The disease of addiction is a cunning and powerful force. It can hide in the shadows of other issues and problems, avoiding being singled out. It places the blame on situations or other people and refuses to be held accountable for its destruction. Often times someone struggling with addiction won’t realize what everyone around them sees; that addiction is ruining their life. Breaking free from the bondage of addiction requires a person to see through the disillusion of denial. If someone remains in denial, it is likely they will not grasp the reality of the situation until it is too late. Read about why denial is so common in the addicted person, and more importantly about how recovery starts when denial is overcome.

Roots of Denial

Since addiction is a relatively slow-progressing disease, problems and consequences of drinking or drugging may not appear until decades after it began. Most addicted people experienced some positive experiences using and drinking. Addiction can creep in slowly, like an assassin in the night, taking hold of a person’s life little by little. Often the person is not even aware of the dramatic changes taking place in their minds and bodies. Their families, friends, and co-workers sometimes notice the changes in their behavior and appearance.  So if other people noticed the presence of a problem, why can’t the addicted person?

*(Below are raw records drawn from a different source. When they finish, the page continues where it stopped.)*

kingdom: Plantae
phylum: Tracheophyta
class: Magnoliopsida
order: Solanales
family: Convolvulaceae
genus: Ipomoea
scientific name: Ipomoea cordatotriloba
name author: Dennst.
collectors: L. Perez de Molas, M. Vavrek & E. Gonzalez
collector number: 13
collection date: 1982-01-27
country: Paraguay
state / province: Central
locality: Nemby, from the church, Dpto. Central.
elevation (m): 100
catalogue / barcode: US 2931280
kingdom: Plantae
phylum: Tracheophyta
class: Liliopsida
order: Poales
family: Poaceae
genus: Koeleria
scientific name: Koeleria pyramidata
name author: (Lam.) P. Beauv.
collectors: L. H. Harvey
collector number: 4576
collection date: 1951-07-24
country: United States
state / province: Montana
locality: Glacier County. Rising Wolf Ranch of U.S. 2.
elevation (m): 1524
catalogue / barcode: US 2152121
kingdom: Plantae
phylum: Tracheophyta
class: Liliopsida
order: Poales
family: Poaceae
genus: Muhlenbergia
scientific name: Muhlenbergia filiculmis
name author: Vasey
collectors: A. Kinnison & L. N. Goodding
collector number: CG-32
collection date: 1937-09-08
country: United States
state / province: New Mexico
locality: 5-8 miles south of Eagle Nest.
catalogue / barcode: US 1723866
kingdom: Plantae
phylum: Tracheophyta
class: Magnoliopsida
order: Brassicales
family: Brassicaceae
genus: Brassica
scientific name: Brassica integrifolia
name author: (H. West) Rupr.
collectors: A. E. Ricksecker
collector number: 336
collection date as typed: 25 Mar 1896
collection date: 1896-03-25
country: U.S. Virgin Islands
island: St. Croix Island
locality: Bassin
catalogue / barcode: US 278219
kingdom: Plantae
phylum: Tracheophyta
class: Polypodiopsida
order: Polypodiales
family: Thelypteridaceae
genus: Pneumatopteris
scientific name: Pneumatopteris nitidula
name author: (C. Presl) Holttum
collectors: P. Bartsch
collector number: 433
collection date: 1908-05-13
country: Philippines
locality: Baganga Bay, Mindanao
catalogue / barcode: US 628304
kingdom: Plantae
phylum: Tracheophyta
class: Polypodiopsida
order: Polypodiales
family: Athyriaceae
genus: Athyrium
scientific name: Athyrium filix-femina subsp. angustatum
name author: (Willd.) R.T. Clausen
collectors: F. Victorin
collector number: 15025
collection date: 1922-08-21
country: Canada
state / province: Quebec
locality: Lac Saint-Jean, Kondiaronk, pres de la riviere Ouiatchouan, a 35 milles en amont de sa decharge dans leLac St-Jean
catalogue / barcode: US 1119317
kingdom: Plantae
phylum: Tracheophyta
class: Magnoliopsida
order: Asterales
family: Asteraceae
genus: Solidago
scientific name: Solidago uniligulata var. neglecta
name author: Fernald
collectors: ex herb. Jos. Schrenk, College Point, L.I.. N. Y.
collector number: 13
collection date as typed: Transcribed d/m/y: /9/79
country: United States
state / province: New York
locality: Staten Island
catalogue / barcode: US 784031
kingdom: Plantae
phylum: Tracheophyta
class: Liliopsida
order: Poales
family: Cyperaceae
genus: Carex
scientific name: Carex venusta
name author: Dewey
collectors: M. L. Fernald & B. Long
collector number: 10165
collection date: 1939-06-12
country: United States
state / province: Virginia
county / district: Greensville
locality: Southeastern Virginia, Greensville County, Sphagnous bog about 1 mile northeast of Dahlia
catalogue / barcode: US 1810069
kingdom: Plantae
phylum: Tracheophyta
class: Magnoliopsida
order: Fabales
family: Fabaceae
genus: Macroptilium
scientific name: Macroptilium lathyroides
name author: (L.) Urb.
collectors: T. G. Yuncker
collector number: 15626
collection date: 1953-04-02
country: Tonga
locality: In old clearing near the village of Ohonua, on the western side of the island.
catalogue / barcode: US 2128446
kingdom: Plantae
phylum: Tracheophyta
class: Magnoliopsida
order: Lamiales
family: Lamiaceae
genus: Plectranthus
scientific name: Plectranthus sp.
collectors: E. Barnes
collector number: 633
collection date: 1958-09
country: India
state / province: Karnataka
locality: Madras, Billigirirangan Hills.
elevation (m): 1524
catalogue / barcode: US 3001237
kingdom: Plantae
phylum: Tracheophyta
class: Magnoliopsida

In the mind of an alcoholic or addict, they correlate positive emotions, feelings, and memories with their drinking/using. To them, alcohol/drugs are a ‘cure-all’ for the stresses or daily stresses of life. It’s a means to relax, to celebrate, to numb out, to escape, to be social, to manage pain, etc. All the negative aspects of their addiction, they minimize or attribute to ‘bad luck’ or someone else. Subconsciously, their addicted mind defends their actions by denying the reality of the situation. Slowly the morals, goals, and aspirations of the person are lowered until the addicted life feels like the only normal one. When someone tells them that they have a problem, they can get angry, aggressive, prone to avoidance, withdrawn, etc.